Hermann, who acted as an external expert on INTEGER, says that “continuous efforts towards a better gender balance are still needed.” She believes that stronger measures such as compulsory gender equity training for evaluation committee members would lead to better results, though she notes that external factors such as government capping of the number of new CNRS positions that can be made available hinder rapid progress. Regardless, “having so [much] data in such detail is very important if you want to understand [and discuss] the situation,” Hermann stresses.
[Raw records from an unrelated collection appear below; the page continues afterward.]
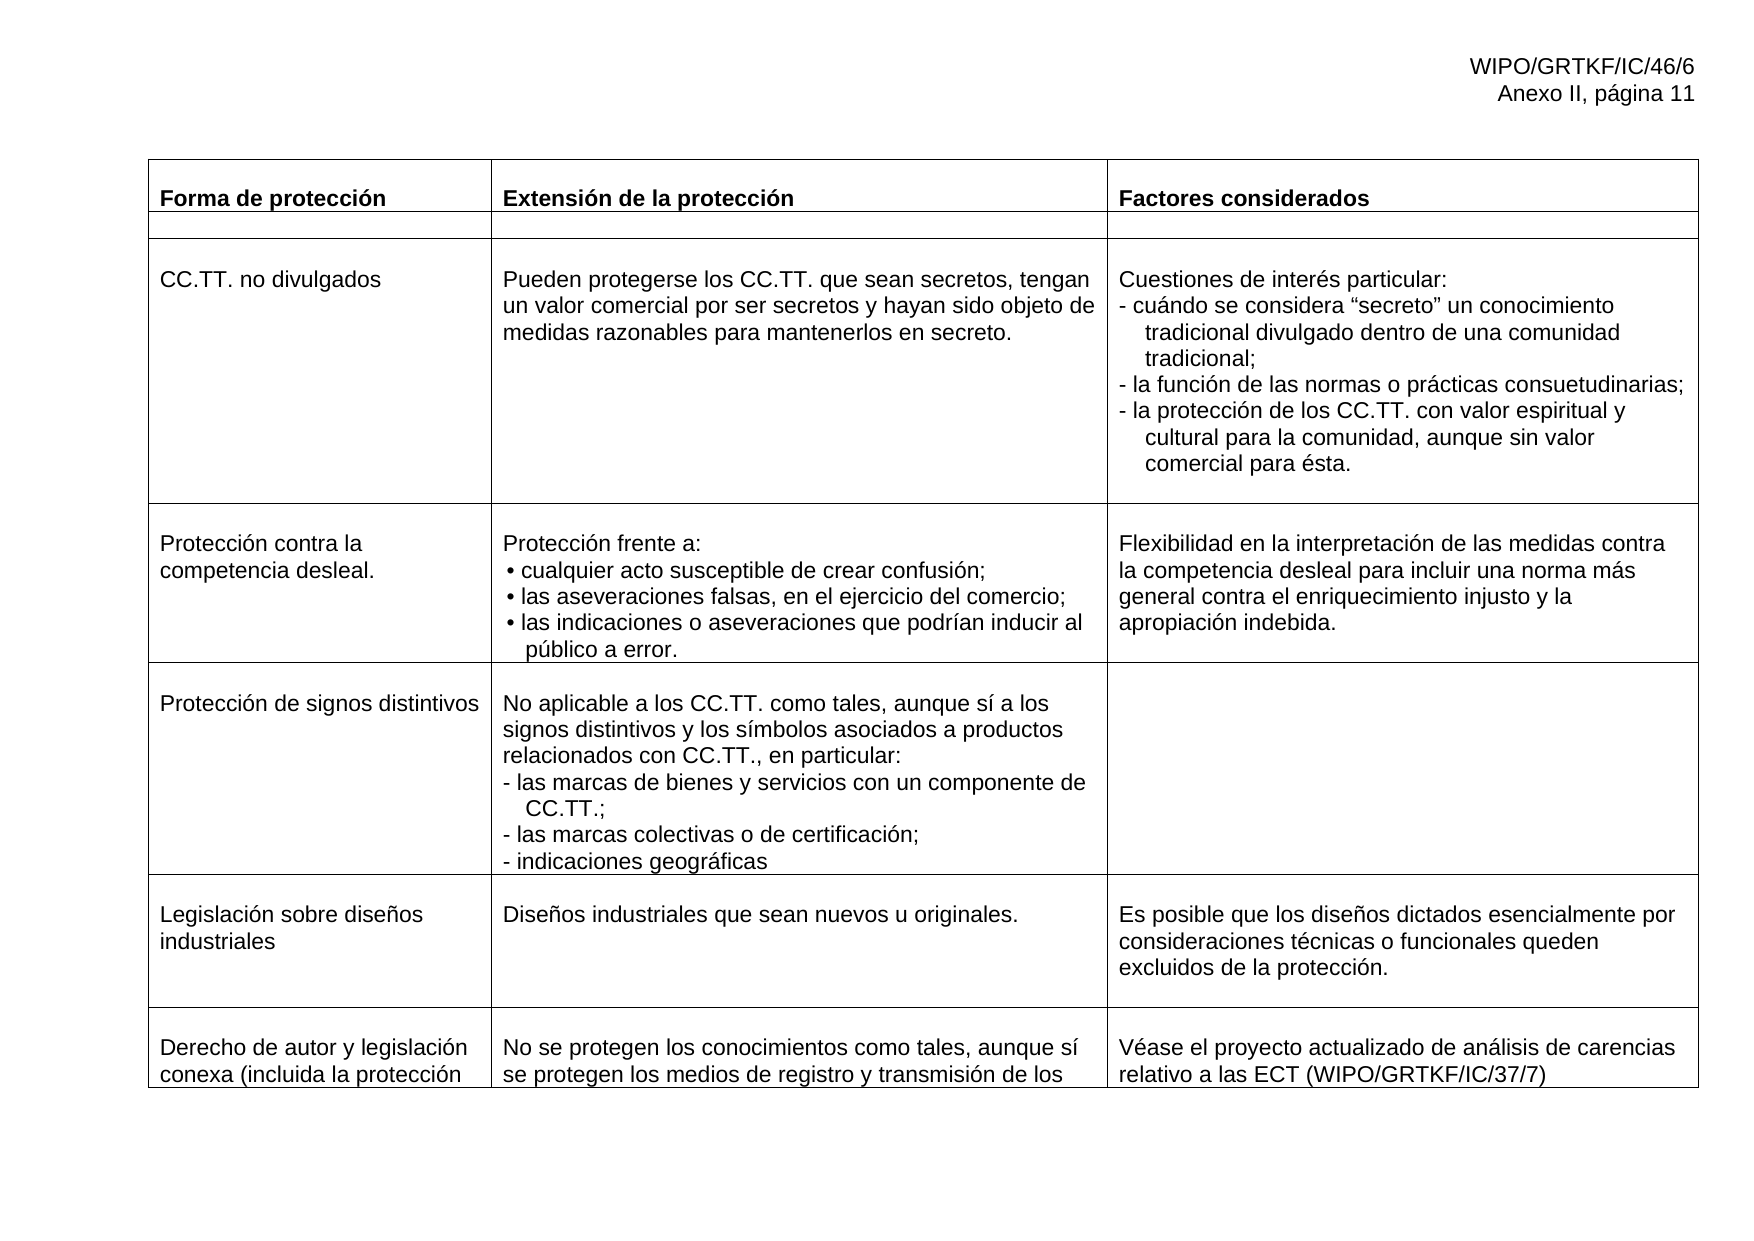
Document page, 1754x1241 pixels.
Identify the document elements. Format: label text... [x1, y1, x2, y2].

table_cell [149, 1008, 491, 1087]
table_cell Es posible que los diseños dictados esencialmente por consideraciones técnicas o funcionales queden excluidos de la protección. [1108, 875, 1698, 1007]
table_cell Legislación sobre diseños industriales [149, 875, 491, 1007]
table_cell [492, 1008, 1107, 1087]
table_header Extensión de la protección [492, 160, 1107, 211]
table_cell No aplicable a los CC.TT. como tales, aunque sí a los signos distintivos y los símbolos asociados a productos relacionados con CC.TT., en particular: - las marcas de bienes y servicios con un componente de CC.TT.; - las marcas colectivas o de certificación; - indicaciones geográficas [492, 663, 1107, 874]
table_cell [1108, 1008, 1698, 1087]
table_cell CC.TT. no divulgados [149, 239, 491, 503]
table_header Factores considerados [1108, 160, 1698, 211]
table_header Forma de protección [149, 160, 491, 211]
table_cell Protección de signos distintivos [149, 663, 491, 874]
table_cell Flexibilidad en la interpretación de las medidas contra la competencia desleal para incluir una norma más general contra el enriquecimiento injusto y la apropiación indebida. [1108, 504, 1698, 662]
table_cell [1108, 212, 1698, 238]
table_cell Pueden protegerse los CC.TT. que sean secretos, tengan un valor comercial por ser secretos y hayan sido objeto de medidas razonables para mantenerlos en secreto. [492, 239, 1107, 503]
table_cell [1108, 663, 1698, 874]
table_cell Diseños industriales que sean nuevos u originales. [492, 875, 1107, 1007]
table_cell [492, 212, 1107, 238]
table_cell Protección frente a: • cualquier acto susceptible de crear confusión; • las aseveraciones falsas, en el ejercicio del comercio; • las indicaciones o aseveraciones que podrían inducir al público a error. [492, 504, 1107, 662]
table_cell [149, 212, 491, 238]
table_cell Protección contra la competencia desleal. [149, 504, 491, 662]
table_cell Cuestiones de interés particular: - cuándo se considera “secreto” un conocimiento tradicional divulgado dentro de una comunidad tradicional; - la función de las normas o prácticas consuetudinarias; - la protección de los CC.TT. con valor espiritual y cultural para la comunidad, aunque sin valor comercial para ésta. [1108, 239, 1698, 503]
In its report, CNRS states that the institution will use the data to further develop its action plan and reflect on its broader human resources strategy. Setting such objectives “is extremely positive,” Vernos says, though she adds that she would have liked to see more specific actions proposed. “Collecting the numbers and following them up over time is essential for raising awareness and for transparency, but also to evaluate whether the measures and policies that were put in place are effective … and improve … them,” says Vernos, who currently coordinates LIBRA, a European project to design and implement gender equality plans in life sciences institutions.
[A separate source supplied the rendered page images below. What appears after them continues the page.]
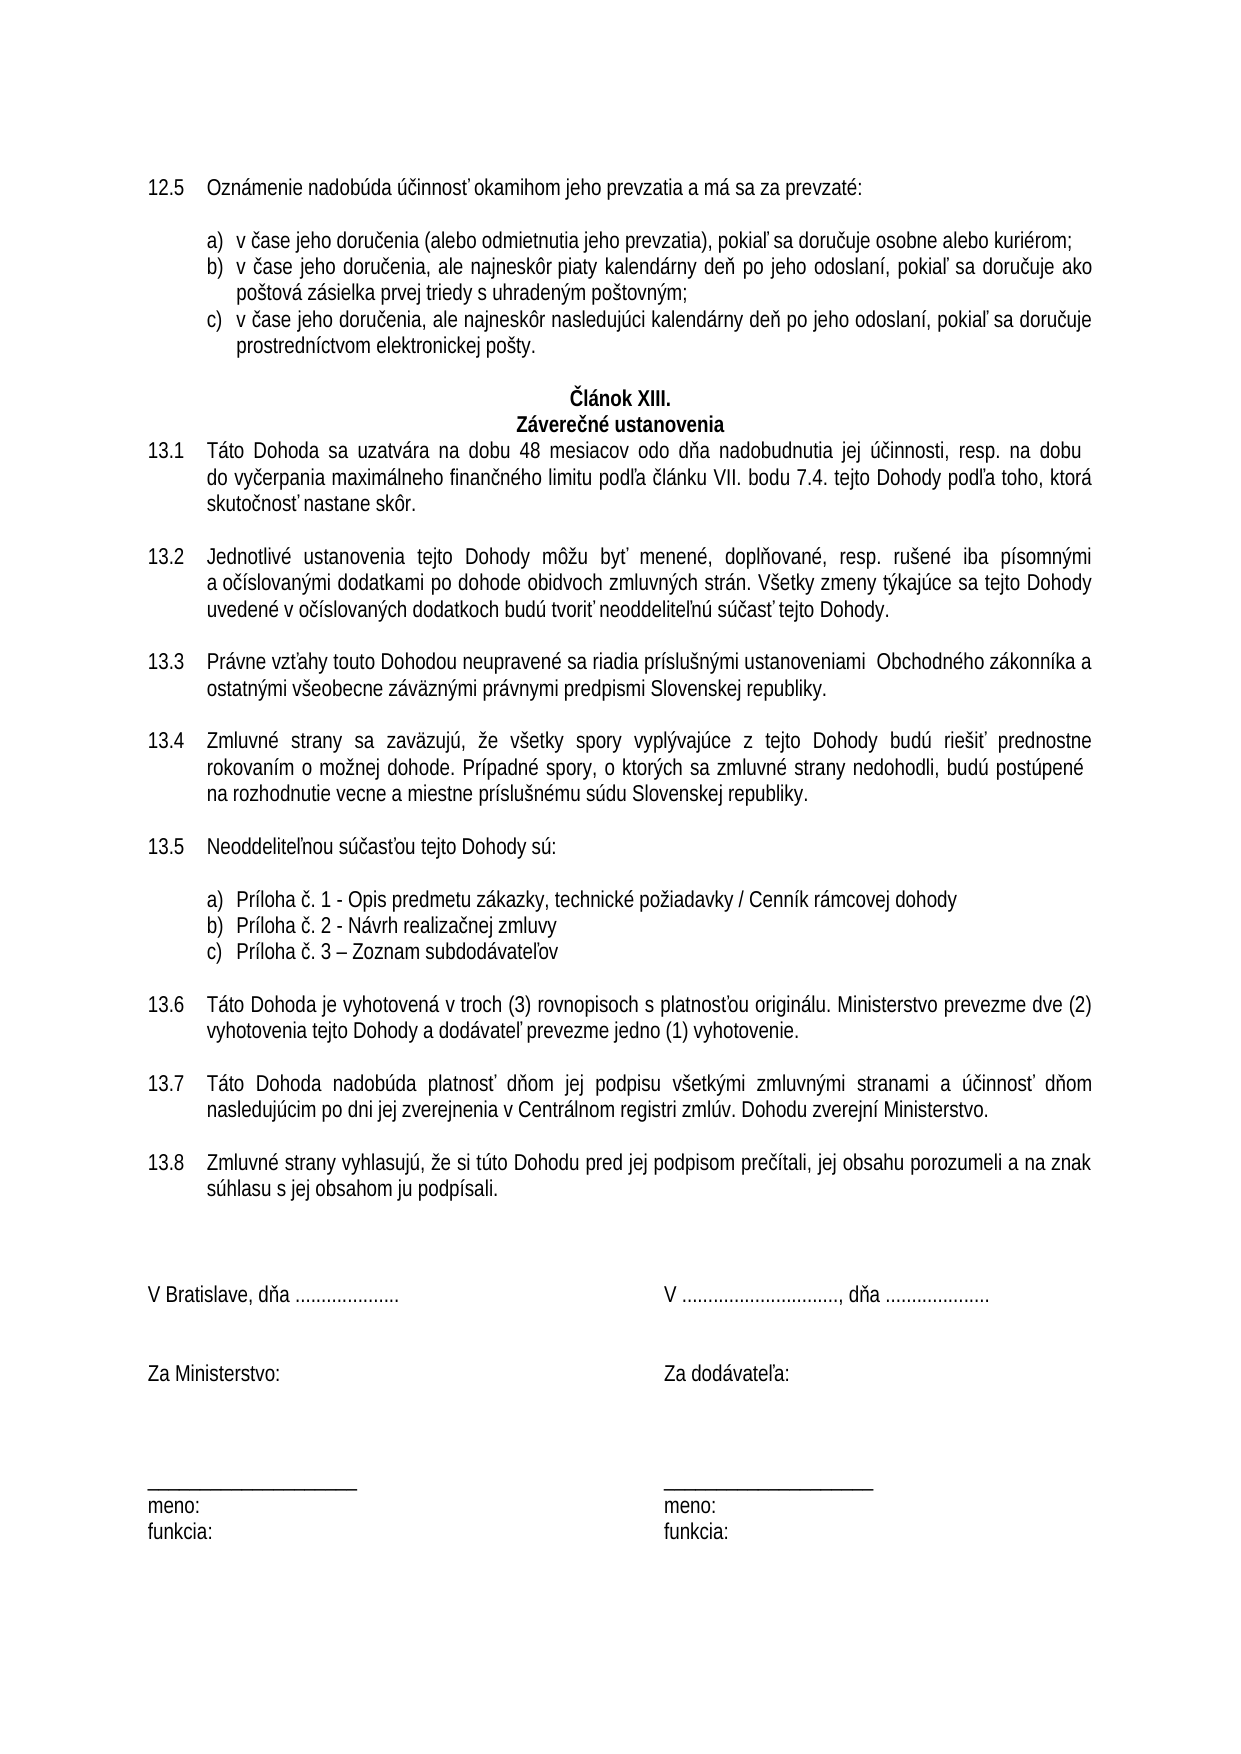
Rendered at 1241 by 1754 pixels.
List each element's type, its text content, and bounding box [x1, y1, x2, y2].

list Táto Dohoda je vyhotovená v troch (3) rovnopisoch s platnosťou originálu. Ministerstvo prevezme dve (2) vyhotovenia tejto Dohody a dodávateľ prevezme jedno (1) vyhotovenie. [148, 991, 1093, 1044]
list Jednotlivé ustanovenia tejto Dohody môžu byť menené, doplňované, resp. rušené iba písomnými a očíslovanými dodatkami po dohode obidvoch zmluvných strán. Všetky zmeny týkajúce sa tejto Dohody uvedené v očíslovaných dodatkoch budú tvoriť neoddeliteľnú súčasť tejto Dohody. [148, 543, 1093, 622]
text Záverečné ustanovenia [148, 411, 1093, 437]
list Zmluvné strany vyhlasujú, že si túto Dohodu pred jej podpisom prečítali, jej obsahu porozumeli a na znak súhlasu s jej obsahom ju podpísali. [148, 1149, 1093, 1202]
list v čase jeho doručenia, ale najneskôr nasledujúci kalendárny deň po jeho odoslaní, pokiaľ sa doručuje prostredníctvom elektronickej pošty. [207, 306, 1093, 358]
text V Bratislave, dňa .................... V .............................., dňa .................... [148, 1281, 1093, 1307]
list Zmluvné strany sa zaväzujú, že všetky spory vyplývajúce z tejto Dohody budú riešiť prednostne rokovaním o možnej dohode. Prípadné spory, o ktorých sa zmluvné strany nedohodli, budú postúpené na rozhodnutie vecne a miestne príslušnému súdu Slovenskej republiky. [148, 727, 1093, 806]
list v čase jeho doručenia (alebo odmietnutia jeho prevzatia), pokiaľ sa doručuje osobne alebo kuriérom; [207, 227, 1093, 253]
list Právne vzťahy touto Dohodou neupravené sa riadia príslušnými ustanoveniami Obchodného zákonníka a ostatnými všeobecne záväznými právnymi predpismi Slovenskej republiky. [148, 648, 1093, 701]
list Táto Dohoda nadobúda platnosť dňom jej podpisu všetkými zmluvnými stranami a účinnosť dňom nasledujúcim po dni jej zverejnenia v Centrálnom registri zmlúv. Dohodu zverejní Ministerstvo. [148, 1070, 1093, 1123]
text funkcia: funkcia: [148, 1518, 1093, 1544]
list v čase jeho doručenia, ale najneskôr piaty kalendárny deň po jeho odoslaní, pokiaľ sa doručuje ako poštová zásielka prvej triedy s uhradeným poštovným; [207, 253, 1093, 306]
text meno: meno: [148, 1492, 1093, 1518]
list Táto Dohoda sa uzatvára na dobu 48 mesiacov odo dňa nadobudnutia jej účinnosti, resp. na dobu do vyčerpania maximálneho finančného limitu podľa článku VII. bodu 7.4. tejto Dohody podľa toho, ktorá skutočnosť nastane skôr. [148, 437, 1093, 517]
text ____________________ ____________________ [148, 1465, 1093, 1492]
list Príloha č. 1 - Opis predmetu zákazky, technické požiadavky / Cenník rámcovej dohody [207, 886, 1093, 912]
text Článok XIII. [148, 385, 1093, 411]
list Príloha č. 3 – Zoznam subdodávateľov [207, 938, 1093, 964]
text Za Ministerstvo: Za dodávateľa: [148, 1360, 1093, 1386]
list Neoddeliteľnou súčasťou tejto Dohody sú: [148, 833, 1093, 859]
list Príloha č. 2 - Návrh realizačnej zmluvy [207, 912, 1093, 938]
list Oznámenie nadobúda účinnosť okamihom jeho prevzatia a má sa za prevzaté: [148, 174, 1093, 200]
Now, following new national laws, all universities and public research institutions in France must follow in CNRS’s footsteps to establish gender equality plans and publish progress reports. Elizabeth Pollitzer, the managing director of Portia, a U.K.-based nonprofit that promotes gender equality in science, hopes more institutions will join the effort as well. For her part, she is involved in a European gender action plan project in physics institutions called GENERA. More broadly, she says, “what we need now is for more research institutions to publish their data in a calibrated way with others, so that systematic comparisons and evaluation of what works and what does not can be made.”
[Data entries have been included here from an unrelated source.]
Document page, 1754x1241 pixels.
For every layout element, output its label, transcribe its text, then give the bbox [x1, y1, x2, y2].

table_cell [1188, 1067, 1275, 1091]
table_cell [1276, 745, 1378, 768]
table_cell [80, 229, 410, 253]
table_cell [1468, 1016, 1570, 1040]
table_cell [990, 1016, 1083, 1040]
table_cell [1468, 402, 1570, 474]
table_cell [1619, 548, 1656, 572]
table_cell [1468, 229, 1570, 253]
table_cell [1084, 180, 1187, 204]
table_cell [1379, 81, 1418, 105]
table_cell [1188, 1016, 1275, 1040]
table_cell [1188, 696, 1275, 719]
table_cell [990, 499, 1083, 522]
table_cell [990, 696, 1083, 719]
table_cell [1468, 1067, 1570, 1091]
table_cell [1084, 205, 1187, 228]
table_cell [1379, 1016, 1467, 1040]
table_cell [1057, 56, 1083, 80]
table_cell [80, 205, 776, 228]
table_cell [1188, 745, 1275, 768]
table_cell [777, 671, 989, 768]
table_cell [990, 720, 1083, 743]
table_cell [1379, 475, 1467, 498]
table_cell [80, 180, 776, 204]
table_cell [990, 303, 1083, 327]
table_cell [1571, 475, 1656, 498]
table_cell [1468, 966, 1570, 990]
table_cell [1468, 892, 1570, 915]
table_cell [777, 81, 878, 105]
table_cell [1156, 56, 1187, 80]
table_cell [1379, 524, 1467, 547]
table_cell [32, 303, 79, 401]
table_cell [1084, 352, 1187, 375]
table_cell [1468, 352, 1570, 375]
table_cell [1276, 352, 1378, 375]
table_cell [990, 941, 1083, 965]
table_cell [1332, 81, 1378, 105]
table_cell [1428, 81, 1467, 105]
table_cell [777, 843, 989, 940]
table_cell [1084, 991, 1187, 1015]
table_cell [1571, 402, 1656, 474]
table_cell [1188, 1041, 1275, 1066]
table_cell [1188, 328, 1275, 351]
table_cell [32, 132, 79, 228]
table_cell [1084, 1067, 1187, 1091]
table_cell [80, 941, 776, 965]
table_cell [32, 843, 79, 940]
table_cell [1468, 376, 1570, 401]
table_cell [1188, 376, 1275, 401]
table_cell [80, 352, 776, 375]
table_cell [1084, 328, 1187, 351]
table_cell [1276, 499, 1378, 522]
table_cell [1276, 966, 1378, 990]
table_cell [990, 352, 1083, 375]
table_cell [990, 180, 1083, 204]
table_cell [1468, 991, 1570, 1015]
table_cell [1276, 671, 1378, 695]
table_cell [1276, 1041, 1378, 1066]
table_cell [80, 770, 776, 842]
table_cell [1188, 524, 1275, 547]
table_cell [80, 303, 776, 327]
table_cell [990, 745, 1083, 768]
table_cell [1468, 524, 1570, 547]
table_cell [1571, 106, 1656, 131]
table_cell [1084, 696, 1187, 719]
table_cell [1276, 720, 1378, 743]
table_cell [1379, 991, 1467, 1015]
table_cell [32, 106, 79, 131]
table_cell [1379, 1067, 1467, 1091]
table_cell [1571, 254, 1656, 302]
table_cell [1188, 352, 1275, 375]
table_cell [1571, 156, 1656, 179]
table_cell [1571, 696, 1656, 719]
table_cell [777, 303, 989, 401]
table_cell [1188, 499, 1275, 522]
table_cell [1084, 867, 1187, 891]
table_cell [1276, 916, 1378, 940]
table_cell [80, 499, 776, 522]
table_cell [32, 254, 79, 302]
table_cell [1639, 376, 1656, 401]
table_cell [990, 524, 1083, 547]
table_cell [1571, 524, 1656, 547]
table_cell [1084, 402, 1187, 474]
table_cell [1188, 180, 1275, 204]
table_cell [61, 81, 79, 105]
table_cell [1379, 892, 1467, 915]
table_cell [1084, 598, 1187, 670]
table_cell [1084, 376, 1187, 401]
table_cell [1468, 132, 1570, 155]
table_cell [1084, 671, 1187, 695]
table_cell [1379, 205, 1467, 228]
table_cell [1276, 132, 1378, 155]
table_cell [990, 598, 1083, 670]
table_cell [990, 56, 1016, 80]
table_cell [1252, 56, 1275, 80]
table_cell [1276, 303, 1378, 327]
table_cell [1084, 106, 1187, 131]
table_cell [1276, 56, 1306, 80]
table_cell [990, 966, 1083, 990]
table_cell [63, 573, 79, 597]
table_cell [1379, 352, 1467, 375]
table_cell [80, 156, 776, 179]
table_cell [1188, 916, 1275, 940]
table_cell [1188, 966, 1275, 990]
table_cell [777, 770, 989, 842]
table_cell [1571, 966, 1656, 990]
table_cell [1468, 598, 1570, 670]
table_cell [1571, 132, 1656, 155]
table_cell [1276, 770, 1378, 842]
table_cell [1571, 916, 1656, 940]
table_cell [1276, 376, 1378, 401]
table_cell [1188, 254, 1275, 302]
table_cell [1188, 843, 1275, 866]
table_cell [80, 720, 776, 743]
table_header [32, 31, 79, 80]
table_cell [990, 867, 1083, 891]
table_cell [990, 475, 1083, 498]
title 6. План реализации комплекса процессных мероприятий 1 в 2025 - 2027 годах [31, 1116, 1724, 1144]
There are structural and cultural reasons that women are underrepresented in science, but there are still things that individuals can do to take the matter into their own hands. It is especially important, Hermann says, for early-career women to seek mentors who will encourage them to apply for positions, even if they lack the confidence, and who will introduce them to the hidden rules of success in academia. Another piece of advice is to network, she adds. “If you are in contact with other people, you can hear about opportunities,” and you get to see how others have balanced their private and professional lives, Hermann says. Male colleagues, too, should get on board and help foster a more inclusive working environment, she emphasizes. “The objective is … to work together because … that mixing is very important for science,” Hermann argues. These efforts are to everyone’s benefit, she says, because improving working conditions for women will ultimately lead to better conditions for everyone.